Start of STUDY TEXT
Nilratan Halder | November 25, 2016 00:00:00


Amazing has been the advancement of science and technology. Never before in human history has there been so wide an application of science to technological development and innovation as it currently is. What is even more satisfying is that the technological dividend has not remained confined to the privileged upper class of society. The wonder gadgets have become exceptionally cheap for the most ordinary and poor people to either own or have access to those. The cell phone is a case in point.

Unsurprisingly, its impact on livelihoods, human and social relations, communications, system of production, transportation, marketing, trade and economy and the overall lifestyle has been great. Life has undergone a drastic transformation. Many of the forms of traditional knowledge, values and practices are no longer able to keep pace with the rapid changes.

How is Bangladesh prepared to go along with the journey of human knowledge and education? Sure enough, life's journey for every individual is a continuous lesson. Yet it is the academic pursuits that mostly count for individuals or any people on this planet. How they collectively build up a system of education, research and scholarship ultimately becomes an indicator of a nation's strength and weakness. Up to the higher secondary level, education is more or less a ground preparation. It is at the level of higher education that knowledge is truly created.
End of STUDY TEXT
### WORK TO BE COMPLETED
Update the article on science and technology, starting with "Nilratan Halder |" and going on through "case in point.", putting "mobile phone" in place of "cell phone".
Start of INFORMATION SUPPLIED
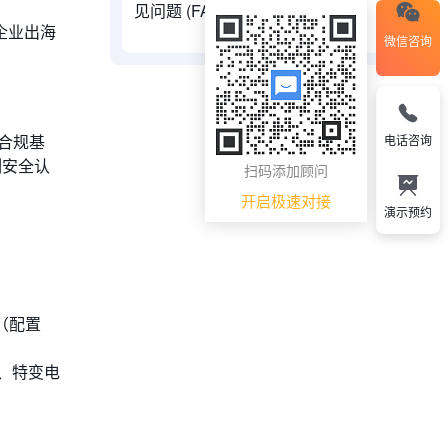
见问题 (FAQ)
型企业出海
微信咨询
合规基
电话咨询
列安全认
扫码添加顾问
开启极速对接
演示预约
（配置
、特变电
End of INFORMATION SUPPLIED
### RESULT FOR THIS EXERCISE
Nilratan Halder | November 25, 2016 00:00:00


Amazing has been the advancement of science and technology. Never before in human history has there been so wide an application of science to technological development and innovation as it currently is. What is even more satisfying is that the technological dividend has not remained confined to the privileged upper class of society. The wonder gadgets have become exceptionally cheap for the most ordinary and poor people to either own or have access to those. The mobile phone is a case in point.